Tuesday, February 24, 2009

Got Eggs?

I was driving down 23 lookin for a sign. Passed the Shell station with its wooden bear statue and the Exxon station with its American flag in shreds. Passed the 24-hour Bagel Stop, the Dunkin Donuts, and the Lakeland Bank. Off to my right, deer huddled together by the banks of the reservoir. The surface of the road was bleached from last night's salting. The sun was directly ahead and I could barely see beyond the hood -- I thought, how often do we drive through this world blind?

I haven't seen Cholly since the big storm that wiped out his Ford, but I did see Rosemary this morning walkin Buddy up behind the playground off Breakneck Road. Actually I heard Buddy before I saw him. He's got that plaintive Beagle yowl. The two of them came up over the rise, Rosemary wrapped in a blue parka and wool cap, Buddy with his tail goin a mile a minute, sniffin the snowbanks at the edge of the road, trailin his ears on the pavement. She tells me that they've been stayin at a friend's cabin. "It isn't much, but it'll do till the insurance comes through."
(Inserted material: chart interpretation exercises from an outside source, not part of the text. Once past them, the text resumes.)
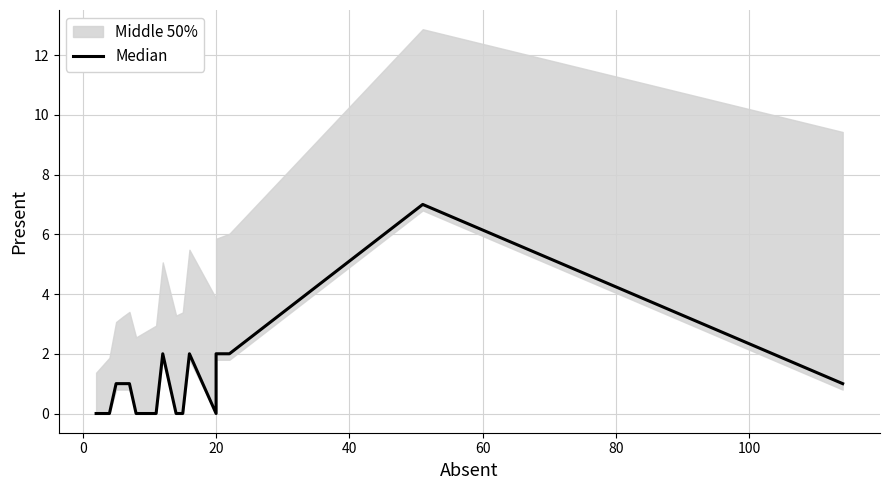

How many values exceed 1?

5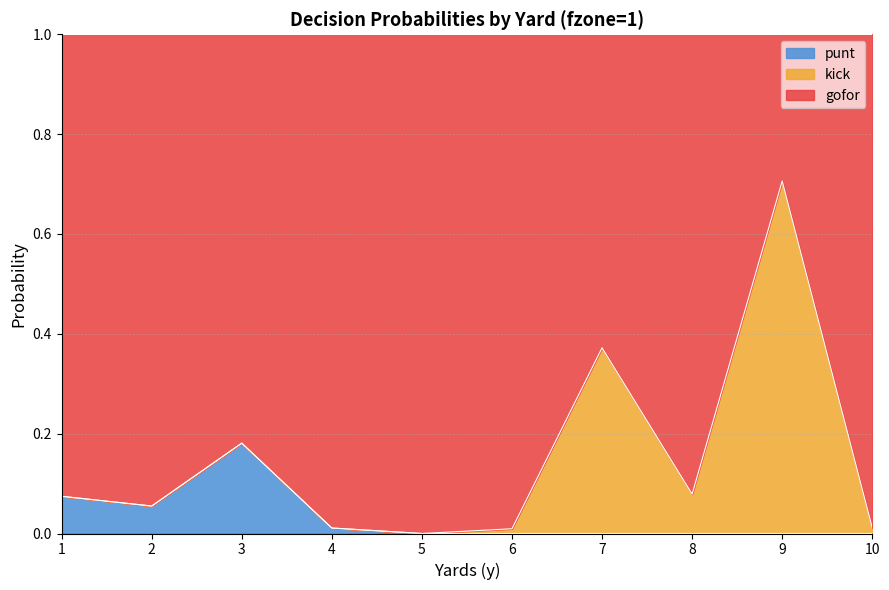

True or false: gofor and punt intersect in this chart.

False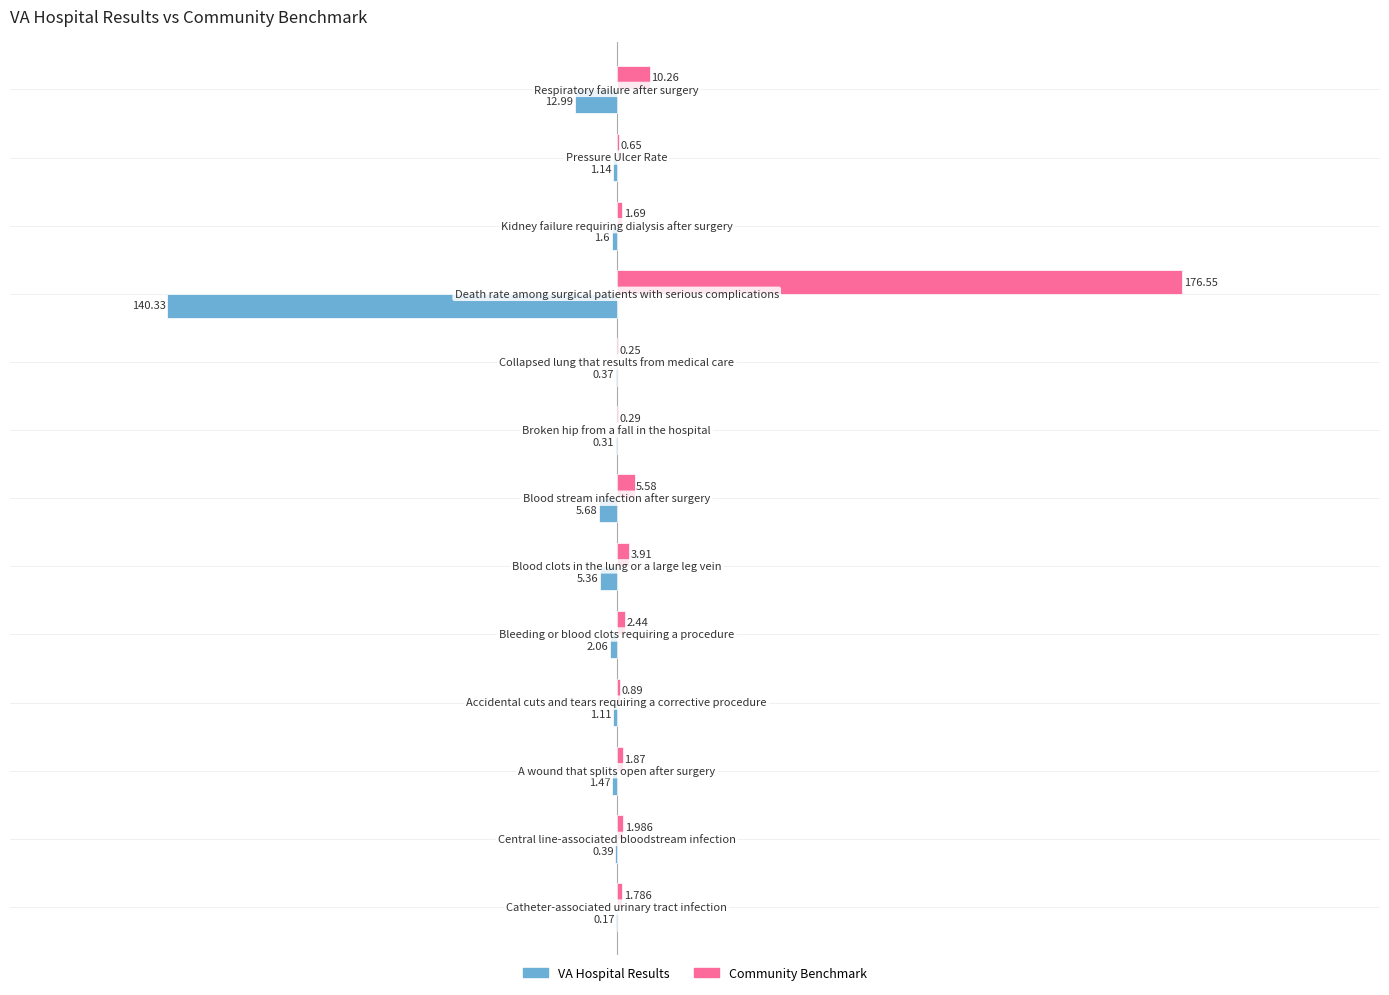

Which series has the largest total across all categories?

Community Benchmark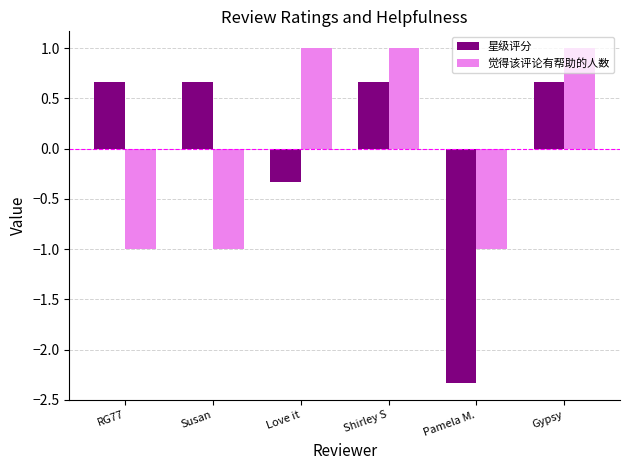

What position from the right is Shirley S?

3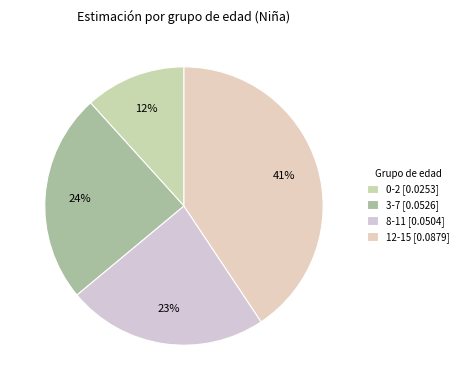

Is 8-11 the majority of the pie?

No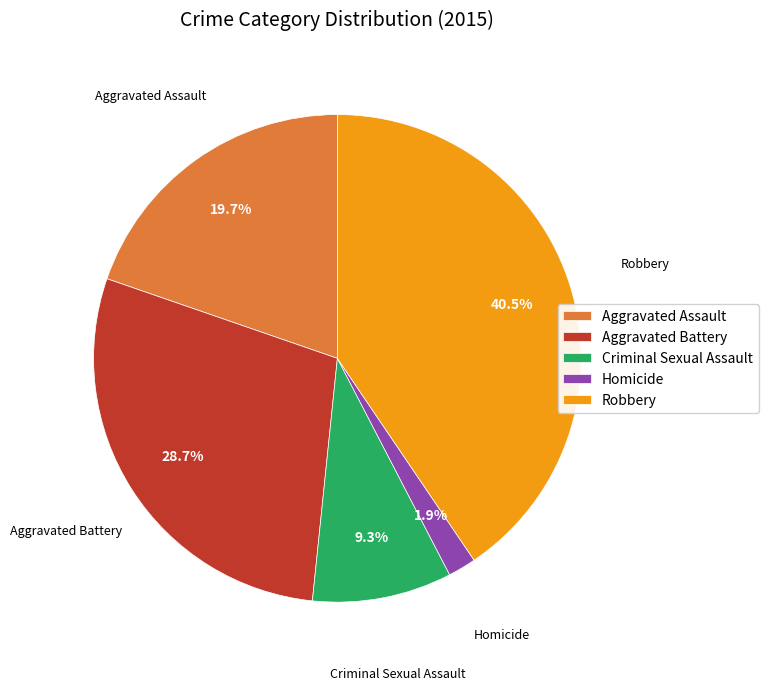

Rank the categories by value from highest to lowest.

Robbery, Aggravated Battery, Aggravated Assault, Criminal Sexual Assault, Homicide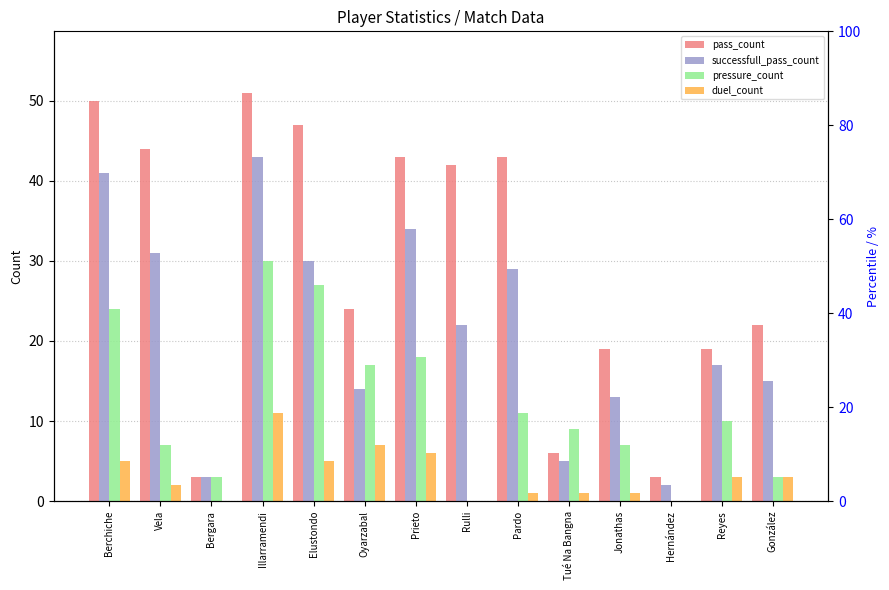

Count the number of categories in the chart.

14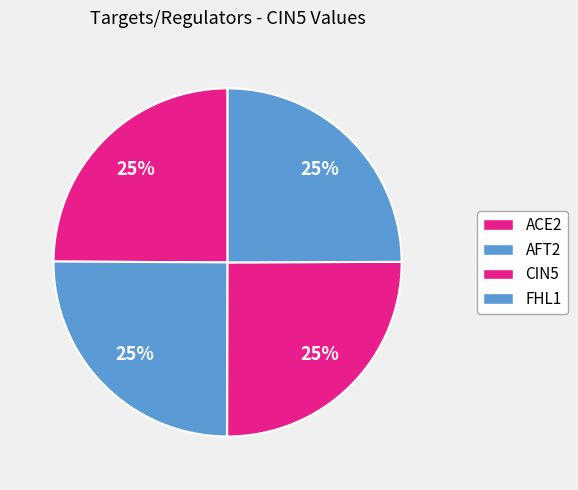

To the nearest percent, what is the average slice percentage?

25%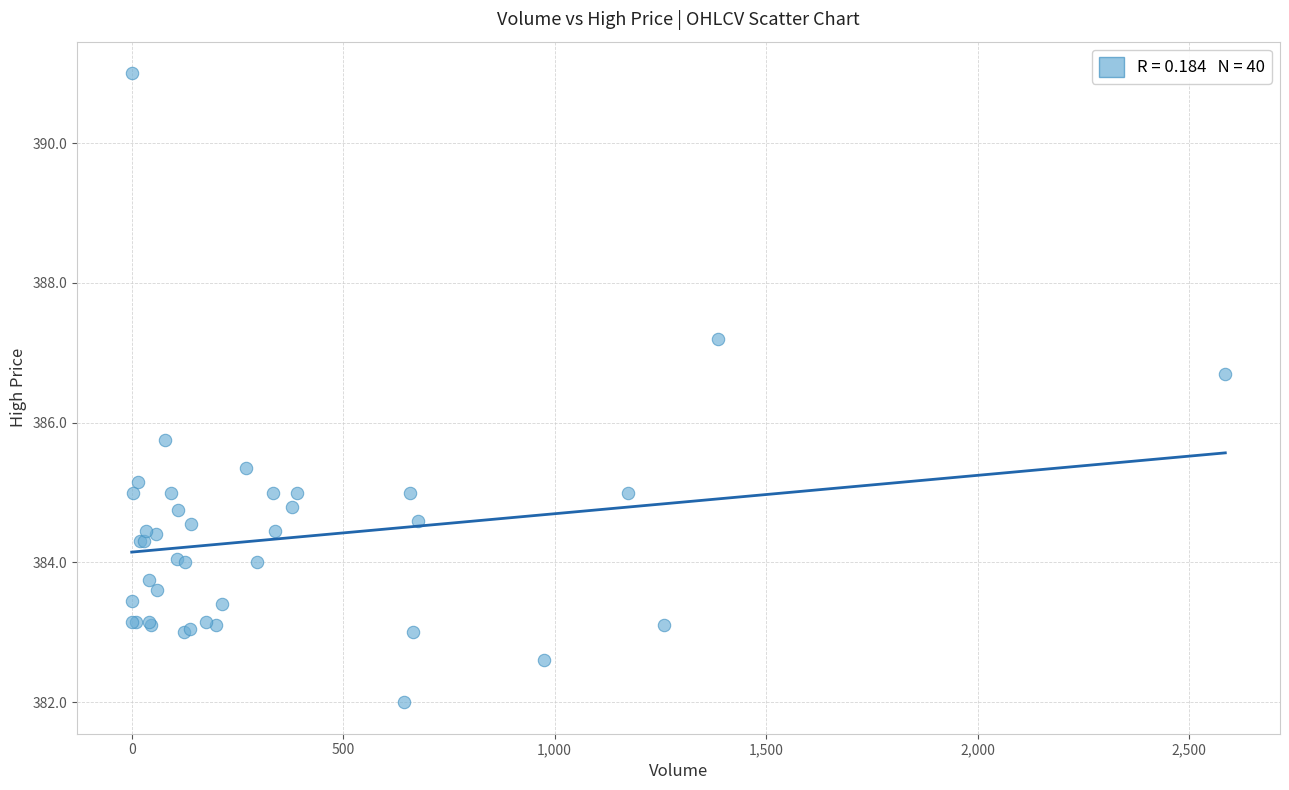

What Y value in the scatter plot is closest to 386?

385.8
She says Cholly's been laid up with a bug. "He seems kinda depressed these days. At least with the truck he could get plowing jobs." Buddy caught wind of something in the near woods and stood still, gaping intently into the shadows. Rose is chubby and shy, but she's a lot smarter than you'd think at first. When she proffers that big smile and widens her bright blue eyes, you can see straight through to the intelligence at play in there. She works in a healthcare center down in Dover but I don't think she's an RN.

We dint talk long, she had to get Buddy back home and head off to work. I had nowhere to go, but it was too chilly to stand still.

So many good-hearted people tryin to get by. I think about all the young women that get themselves hooked into the publishing racket, fresh out of college, excited to be livin in the City, careful about the way they present themselves, talented, earnest, well-educated. And ambitious for a career, so different from the old days, when the girls were happy to smoke some weed and play music with the boys. These kids got the right attitude. I just hope that time hasn't passed them by and they can find a way to ride out the Age of Deflation.

How do you make a livin at it, without manufacturin and shippin palletfulls of weightless books that are just gonna get returned after eight weeks? Without the waste, no jobs. These young people are sharp, they know the score. But they gotta live on hope, just like those folks headed out to Vegas with their shiny new cash cards.

Just past the third traffic light in Butler, I saw it. A billboard with the big words, "Got Eggs?" and "Earn up to $8,000." Someplace called the Institute of Reproductive Medicine and Science at St. Barnabas, urgin women between 21 and 32 to donate their eggs. I dint know you got paid for a 'donation.' Used to watch late-night movies about 'institutes' like that, with white-coated freaks brandishin their big syringes. I wonder how many young women passing by in their Hondas and Hyundais are tempted by that sign, especially these days. Eight grand is good rent money.

I thought, shoot, in the old days, you knew who your mother was, even if you had doubts about your old man. Especially if Mom was slinkin around. But these days, kids can't be certain about Dad or Mom.

The light turned green and I followed the traffic down the hill to 287. Whatcha think, Poot? Are we headed for paradise, or what?